Junge Menschen werden in Marzling an einem Wochenende im Juli in die Rolle von Menschen auf der Flucht schlüpfen - und so deren Not und Hilfsbedürftigkeit besser verstehen lernen.

Von Gudrun Regelein, Marzling

Menschen auf der Flucht: Die Erfahrungen, die auf diesem langen Weg gemacht werden, sind extrem. Behördenwillkür beispielsweise, Erniedrigungen, Nahrungs- und Schlafentzug und das Gefühl, ausgeliefert zu sein, gehören dazu. Bei dem Bildungsprojekt "Youth on the Run" werden Jugendliche und junge Erwachsene mit Situationen konfrontiert, die den realen Fluchterlebnissen nachempfunden sind. Sie übernehmen bei einer 24-Stunden-Simulation die Rolle von Flüchtlingen aus Somalia. Erstmals wird dieses Projekt nun auch in Bayern am 9. und 10. Juli über die Bühne gehen - und zwar in Marzling.

Empathie für Flüchtlinge

Konzipiert wurde "Youth on the Run" vor mehr als 30 Jahren vom dänischen Pädagogen Steen Cnops Rasmussen, berichtet Daniela Frei vom Bayerischen Jugendrotkreuz. Gedacht war es ursprünglich für Schulklassen. Rasmussen überließ dieses Konzept dann aber dem Internationalen Komitee des Roten Kreuzes. In Irland, Italien und Belgien beispielsweise fand das Rollenspiel bereits statt - in Deutschland beispielsweise in Westfalen.

"Youth on the Run" will einen Denkanstoß zur Beschäftigung mit dem Thema Flucht geben, das aktuell auch in Europa und in Deutschland durch den russischen Angriffskrieg gegen die Ukraine präsenter wird. Die jungen Teilnehmer, von denen sich bereits einige ehrenamtlich in der Flüchtlingsbetreuung engagieren, lernen bei dem Rollenspiel die Not, die Bedürftigkeit, die Hilflosigkeit und Abhängigkeit der Menschen auf der Flucht kennen. "Vorurteile sollen nachhaltig abgebaut und Empathie für geflüchtete Menschen aufgebaut werden", erklärt Frei.

Neue Identitäten für die Teilnehmer

Bislang haben sich 25 junge Mitglieder des Jugendrotkreuzes für die Premiere in Bayern angemeldet.
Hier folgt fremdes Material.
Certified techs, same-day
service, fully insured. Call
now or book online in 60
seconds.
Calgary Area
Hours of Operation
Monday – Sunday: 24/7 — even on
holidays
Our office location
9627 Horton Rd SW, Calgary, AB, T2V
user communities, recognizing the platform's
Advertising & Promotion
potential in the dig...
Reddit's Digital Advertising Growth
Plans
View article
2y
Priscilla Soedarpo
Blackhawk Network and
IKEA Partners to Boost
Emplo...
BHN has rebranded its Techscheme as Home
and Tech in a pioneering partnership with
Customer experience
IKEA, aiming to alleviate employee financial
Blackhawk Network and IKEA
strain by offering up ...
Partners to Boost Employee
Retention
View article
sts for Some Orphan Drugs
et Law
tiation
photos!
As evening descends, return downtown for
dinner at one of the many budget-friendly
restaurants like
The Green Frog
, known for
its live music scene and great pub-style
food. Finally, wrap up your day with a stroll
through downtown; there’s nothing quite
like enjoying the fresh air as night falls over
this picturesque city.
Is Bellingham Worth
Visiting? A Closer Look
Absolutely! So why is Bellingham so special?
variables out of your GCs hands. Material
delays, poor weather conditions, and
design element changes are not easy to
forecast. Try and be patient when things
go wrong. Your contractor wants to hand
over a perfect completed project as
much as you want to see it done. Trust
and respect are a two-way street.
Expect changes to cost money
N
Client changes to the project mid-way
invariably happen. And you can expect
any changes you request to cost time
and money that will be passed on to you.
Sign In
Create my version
Sie werden zu Beginn des Projektes ausführlich gebrieft, erhalten beispielsweise Information über Somalia und die dortige Situation - und erfahren den Grund für ihre Flucht. Dann werden die Rollen verteilt, die jungen Teilnehmer bekommen neue Identitäten und werden "Familien" zugeordnet. Ihre "Flucht" - jede Familie wird durch einen Instruktor begleitet - beginnt dann am Nachmittag. Erste Station ist die staatliche Behörde im Heimatland, danach geht die mühsame Reise durch verschiedene Länder weiter nach Deutschland.
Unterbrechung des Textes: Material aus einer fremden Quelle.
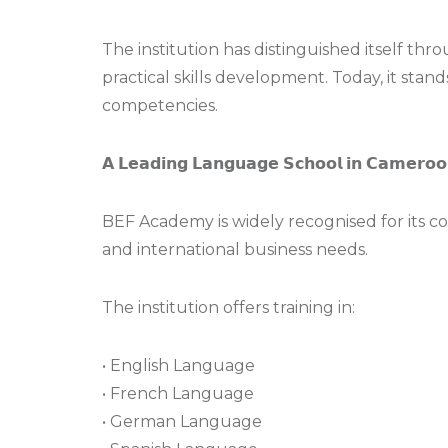
The institution has distinguished itself t
practical skills development. Today, it stan
competencies.
𝗔 𝗟𝗲𝗮𝗱𝗶𝗻𝗴 𝗟𝗮𝗻𝗴𝘂𝗮𝗴𝗲 𝗦𝗰𝗵𝗼𝗼𝗹 𝗶𝗻 𝗖𝗮𝗺𝗲𝗿𝗼𝗼
BEF Academy is widely recognised for its 
and international business needs.
The institution offers training in:
• English Language
• French Language
• German Language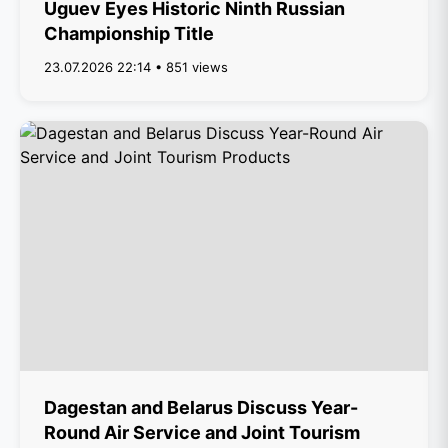
Uguev Eyes Historic Ninth Russian
Championship Title
23.07.2026 22:14 • 851 views
Dagestan and Belarus Discuss Year-
Round Air Service and Joint Tourism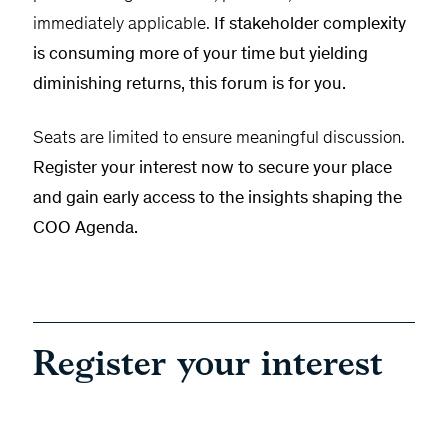
immediately applicable.
If stakeholder complexity
is consuming more of your time but yielding
diminishing returns, this forum is for you.
Seats are limited to ensure meaningful discussion.
Register your interest now to secure your place
and gain early access to the insights shaping the
COO Agenda.
Register your interest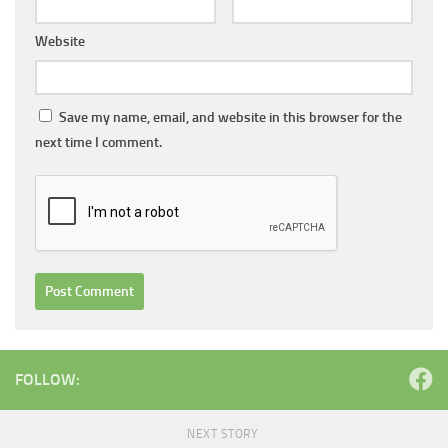
Website
Save my name, email, and website in this browser for the
next time I comment.
FOLLOW:
NEXT STORY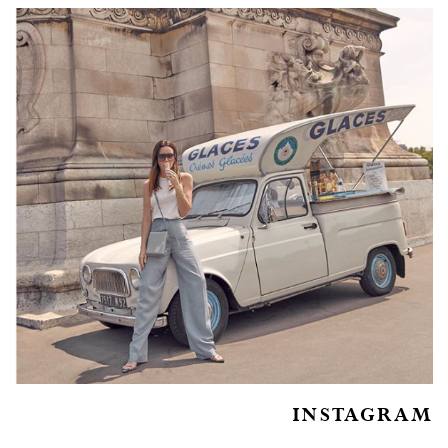
INSTAGRAM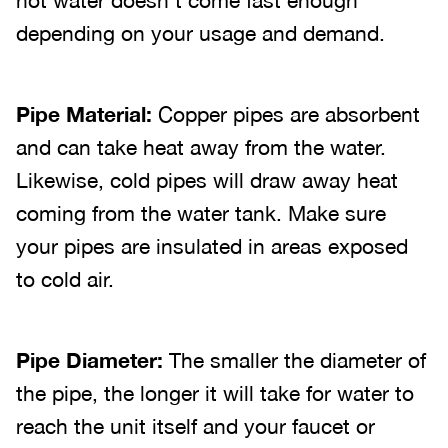
hot water doesn’t come fast enough
depending on your usage and demand.
Pipe Material:
Copper pipes are absorbent
and can take heat away from the water.
Likewise, cold pipes will draw away heat
coming from the water tank. Make sure
your pipes are insulated in areas exposed
to cold air.
Pipe Diameter:
The smaller the diameter of
the pipe, the longer it will take for water to
reach the unit itself and your faucet or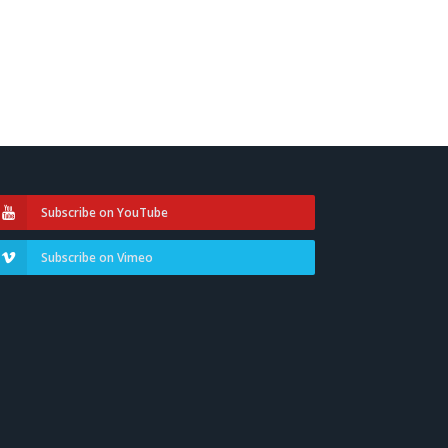
Subscribe on YouTube
Subscribe on Vimeo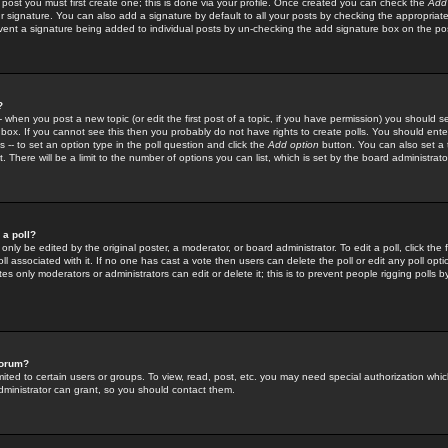
 post you must first create one; this is done via your profile. Once created you can check the
Add
r signature. You can also add a signature by default to all your posts by checking the appropriate
prevent a signature being added to individual posts by un-checking the add signature box on the po
?
-- when you post a new topic (or edit the first post of a topic, if you have permission) you should 
ox. If you cannot see this then you probably do not have rights to create polls. You should enter a
s -- to set an option type in the poll question and click the
Add option
button. You can also set a ti
. There will be a limit to the number of options you can list, which is set by the board administrato
 a poll?
only be edited by the original poster, a moderator, or board administrator. To edit a poll, click the fi
l associated with it. If no one has cast a vote then users can delete the poll or edit any poll opt
s only moderators or administrators can edit or delete it; this is to prevent people rigging polls 
forum?
ted to certain users or groups. To view, read, post, etc. you may need special authorization whic
ministrator can grant, so you should contact them.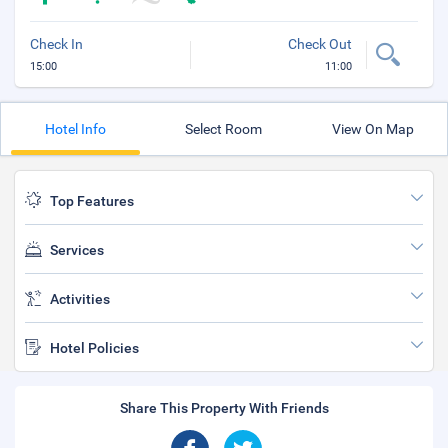
Check In
Check Out
15:00
11:00
Hotel Info
Select Room
View On Map
Top Features
Services
Activities
Hotel Policies
Share This Property With Friends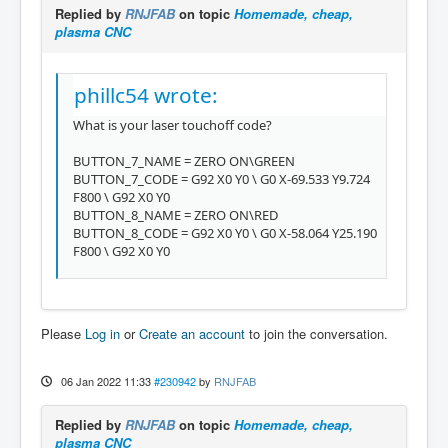
Replied by
RNJFAB
on topic
Homemade, cheap,
plasma CNC
phillc54 wrote:
What is your laser touchoff code?
BUTTON_7_NAME = ZERO ON\GREEN
BUTTON_7_CODE = G92 X0 Y0 \ G0 X-69.533 Y9.724
F800 \ G92 X0 Y0
BUTTON_8_NAME = ZERO ON\RED
BUTTON_8_CODE = G92 X0 Y0 \ G0 X-58.064 Y25.190
F800 \ G92 X0 Y0
Please
Log in
or
Create an account
to join the conversation.
06 Jan 2022 11:33
#230942
by
RNJFAB
Replied by
RNJFAB
on topic
Homemade, cheap,
plasma CNC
Dabei müssen Grenzkontrollen passiert werden oder die Familie wird von einer militärischen Patrouille aufgehalten. Nach einem Zwischenstopp in einer Flüchtlingsunterkunft im Jemen am frühen Abend führt der Weg weiter, bis die Familien gegen Mitternacht in Deutschland - dem BRK-Katastrophenschutzzentrum in Marzling - ankommen. Bis in die frühen Morgenstunden muss dann noch das bürokratische Prozedere überstanden werden: Danach werden die Familien abgewiesen - oder sie dürfen bleiben.

Kaum Schlaf, wenig zu essen

Die 24-Stunden-Simulation solle möglichst realistisch sein, "es gibt kaum Schlaf, nur wenig zu essen", sagt Frei. Am Sonntagvormittag findet schließlich noch eine Evaluation statt, das Spiel wird ausgewertet. Situationen und Umstände werden hinterfragt, die Teilnehmer berichten, wie sie mit den vielen physischen und psychischen Herausforderungen zurechtkamen.
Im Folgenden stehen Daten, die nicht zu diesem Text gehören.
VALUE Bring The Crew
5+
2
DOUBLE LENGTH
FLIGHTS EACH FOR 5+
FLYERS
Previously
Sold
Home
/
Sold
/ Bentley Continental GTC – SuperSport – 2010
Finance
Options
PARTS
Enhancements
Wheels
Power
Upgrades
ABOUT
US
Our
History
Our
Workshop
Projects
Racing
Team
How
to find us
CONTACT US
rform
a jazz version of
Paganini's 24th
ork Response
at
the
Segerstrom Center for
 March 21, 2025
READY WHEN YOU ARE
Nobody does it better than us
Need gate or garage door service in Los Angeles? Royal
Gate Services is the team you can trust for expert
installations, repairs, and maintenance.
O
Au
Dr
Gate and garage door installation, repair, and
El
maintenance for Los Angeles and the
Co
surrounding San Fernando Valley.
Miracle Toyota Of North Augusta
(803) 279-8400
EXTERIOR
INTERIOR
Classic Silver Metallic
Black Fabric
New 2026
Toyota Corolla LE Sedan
Am Samstag werden in den Abendstunden und nachts bis etwa zwölf Uhr auf den Straßen, Feldwegen in und um Marzling und den angrenzenden Isarauen kleinere Gruppen zu je fünf bis sechs Personen, teils auch in Verkleidung, unterwegs sein. Die örtliche Polizei und die Feuerwehr sind bereits informiert und begleiten das Geschehen.